Trainings for Religious Leaders

In recent years, Americans United has prioritized holding trainings with members of the clergy (and lay leaders at houses of worship). Accordingly, AU now sponsors special clergy trainings around the country. These meetings give clergy an opportunity to meet with experts from the Americans United staff for an interactive, hands-on session with plenty of time for questions, as well as to collaborate and learn from fellow religious leaders.

These sessions, titled “Keeping Sacred Spaces Sacred: A Discussion on Pulpit Politicking,” are facilitated discussions designed to lead to a deeper understanding of the role that faith communities can take in public engagement. The workshops take a positive stance, urging participants to envision what faithful and constructive public engagement looks like and how faith communities can engage in advocacy and organizing without causing others harm or violating the tax rules. The goal is to equip clergy and lay leaders with useful, practical information about what they can do politically, in the hope of channeling energies into appropriate forms of activism that engage congregations while respecting the laws of the land.
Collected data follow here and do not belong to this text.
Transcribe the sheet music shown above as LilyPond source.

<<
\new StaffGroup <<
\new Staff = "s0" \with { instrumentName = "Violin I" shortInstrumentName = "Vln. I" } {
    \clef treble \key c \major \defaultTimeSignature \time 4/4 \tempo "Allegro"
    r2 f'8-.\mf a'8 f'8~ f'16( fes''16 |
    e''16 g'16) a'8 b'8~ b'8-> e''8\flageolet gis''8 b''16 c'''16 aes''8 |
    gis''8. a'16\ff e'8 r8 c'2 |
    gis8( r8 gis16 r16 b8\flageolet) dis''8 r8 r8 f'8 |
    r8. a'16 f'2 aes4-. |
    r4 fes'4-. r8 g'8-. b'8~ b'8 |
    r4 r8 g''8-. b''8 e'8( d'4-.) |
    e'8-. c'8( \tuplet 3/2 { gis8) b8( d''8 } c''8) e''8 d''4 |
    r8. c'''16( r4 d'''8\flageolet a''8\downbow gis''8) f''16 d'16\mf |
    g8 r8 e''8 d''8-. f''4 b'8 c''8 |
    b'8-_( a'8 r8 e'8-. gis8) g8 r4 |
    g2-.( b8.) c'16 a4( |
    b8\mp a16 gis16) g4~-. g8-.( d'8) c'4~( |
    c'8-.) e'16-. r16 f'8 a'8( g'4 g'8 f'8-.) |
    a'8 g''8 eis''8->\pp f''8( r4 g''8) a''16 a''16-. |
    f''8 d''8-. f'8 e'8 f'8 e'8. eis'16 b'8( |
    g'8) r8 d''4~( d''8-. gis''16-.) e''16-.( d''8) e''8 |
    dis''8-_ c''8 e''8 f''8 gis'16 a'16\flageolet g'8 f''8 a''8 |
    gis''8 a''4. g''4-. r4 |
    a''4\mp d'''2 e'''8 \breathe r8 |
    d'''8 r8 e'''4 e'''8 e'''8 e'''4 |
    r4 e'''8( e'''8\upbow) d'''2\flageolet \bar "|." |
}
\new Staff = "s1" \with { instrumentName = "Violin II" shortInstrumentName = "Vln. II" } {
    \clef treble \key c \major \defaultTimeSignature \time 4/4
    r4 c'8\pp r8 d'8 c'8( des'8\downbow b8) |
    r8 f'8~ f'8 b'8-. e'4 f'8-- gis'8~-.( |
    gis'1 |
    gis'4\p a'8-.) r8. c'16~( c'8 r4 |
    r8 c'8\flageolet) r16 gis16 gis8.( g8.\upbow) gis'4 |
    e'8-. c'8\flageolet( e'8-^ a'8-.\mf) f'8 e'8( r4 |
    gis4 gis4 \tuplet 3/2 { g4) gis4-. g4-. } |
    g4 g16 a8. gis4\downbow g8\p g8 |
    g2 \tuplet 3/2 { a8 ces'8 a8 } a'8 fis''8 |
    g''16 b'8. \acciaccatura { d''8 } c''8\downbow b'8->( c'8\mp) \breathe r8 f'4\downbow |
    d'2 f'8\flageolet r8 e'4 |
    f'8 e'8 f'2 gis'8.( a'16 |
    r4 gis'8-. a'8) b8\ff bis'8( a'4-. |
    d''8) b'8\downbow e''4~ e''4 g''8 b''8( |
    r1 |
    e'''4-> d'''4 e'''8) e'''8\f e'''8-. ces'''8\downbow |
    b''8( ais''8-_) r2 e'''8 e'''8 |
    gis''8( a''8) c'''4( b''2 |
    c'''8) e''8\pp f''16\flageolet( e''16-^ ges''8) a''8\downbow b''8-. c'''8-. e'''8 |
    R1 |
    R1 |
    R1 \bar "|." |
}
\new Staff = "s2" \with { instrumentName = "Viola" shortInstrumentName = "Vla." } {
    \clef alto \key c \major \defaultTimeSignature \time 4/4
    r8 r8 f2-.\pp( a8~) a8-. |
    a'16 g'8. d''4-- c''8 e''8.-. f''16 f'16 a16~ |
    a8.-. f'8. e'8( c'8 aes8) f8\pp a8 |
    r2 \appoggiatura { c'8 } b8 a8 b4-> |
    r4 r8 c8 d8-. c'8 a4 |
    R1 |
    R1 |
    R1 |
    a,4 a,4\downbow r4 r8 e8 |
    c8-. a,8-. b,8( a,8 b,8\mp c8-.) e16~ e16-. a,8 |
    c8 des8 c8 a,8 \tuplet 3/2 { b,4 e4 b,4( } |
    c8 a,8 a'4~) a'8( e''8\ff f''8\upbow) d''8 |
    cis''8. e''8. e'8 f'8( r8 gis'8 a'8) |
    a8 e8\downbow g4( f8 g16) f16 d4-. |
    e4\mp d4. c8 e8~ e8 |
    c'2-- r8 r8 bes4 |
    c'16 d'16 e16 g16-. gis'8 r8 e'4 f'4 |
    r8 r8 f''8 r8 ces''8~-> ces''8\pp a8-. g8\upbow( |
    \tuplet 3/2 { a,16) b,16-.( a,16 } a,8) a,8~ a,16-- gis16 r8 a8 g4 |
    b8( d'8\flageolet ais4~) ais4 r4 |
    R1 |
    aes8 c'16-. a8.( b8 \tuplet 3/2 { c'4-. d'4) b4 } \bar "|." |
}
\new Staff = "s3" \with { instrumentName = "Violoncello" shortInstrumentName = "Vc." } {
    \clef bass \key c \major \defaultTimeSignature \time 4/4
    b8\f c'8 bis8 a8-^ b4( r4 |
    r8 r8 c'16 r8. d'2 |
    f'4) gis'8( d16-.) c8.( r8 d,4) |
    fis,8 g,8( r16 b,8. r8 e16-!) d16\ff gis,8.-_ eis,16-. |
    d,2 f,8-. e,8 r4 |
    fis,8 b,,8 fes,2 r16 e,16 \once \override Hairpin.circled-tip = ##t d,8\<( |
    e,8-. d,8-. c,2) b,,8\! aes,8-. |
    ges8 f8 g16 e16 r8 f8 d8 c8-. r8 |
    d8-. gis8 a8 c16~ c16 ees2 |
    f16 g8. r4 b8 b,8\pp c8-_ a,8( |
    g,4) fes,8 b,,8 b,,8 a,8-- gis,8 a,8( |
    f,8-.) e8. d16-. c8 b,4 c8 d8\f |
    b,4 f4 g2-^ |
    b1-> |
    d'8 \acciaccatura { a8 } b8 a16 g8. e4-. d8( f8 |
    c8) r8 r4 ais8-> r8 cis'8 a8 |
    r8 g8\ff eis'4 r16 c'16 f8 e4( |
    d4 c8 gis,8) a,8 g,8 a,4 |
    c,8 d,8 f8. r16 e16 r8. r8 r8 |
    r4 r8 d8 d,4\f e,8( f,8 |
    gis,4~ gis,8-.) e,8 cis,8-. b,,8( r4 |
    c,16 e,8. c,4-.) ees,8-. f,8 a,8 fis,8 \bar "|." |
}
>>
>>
Watch: November 2016 Facebook Live Discussion with Faith Leaders

Letters to Religious Leaders

Every presidential election and mid-term election year, Americans United sends letters to houses of worship nationwide advising them on how to follow the law on pulpit politicking. The letters note that there are plenty of activities that religious leaders can take part in during elections years, such as registering voters in a non-partisan fashion, addressing important issues and reminding congregants that voting is good civic behavior. The only activity that is not permitted is the endorsement or opposition of candidates. (The letter also warns against the distribution of biased “voter guides,” often produced by partisan organizations that are not tax-exempt, that clearly promote one candidate over another.)

In 2016, we sent 100,000 letters to clergy from a cross section of U.S. religious denominations in all 50 states, explaining the "do's and dont's" when it comes to elections.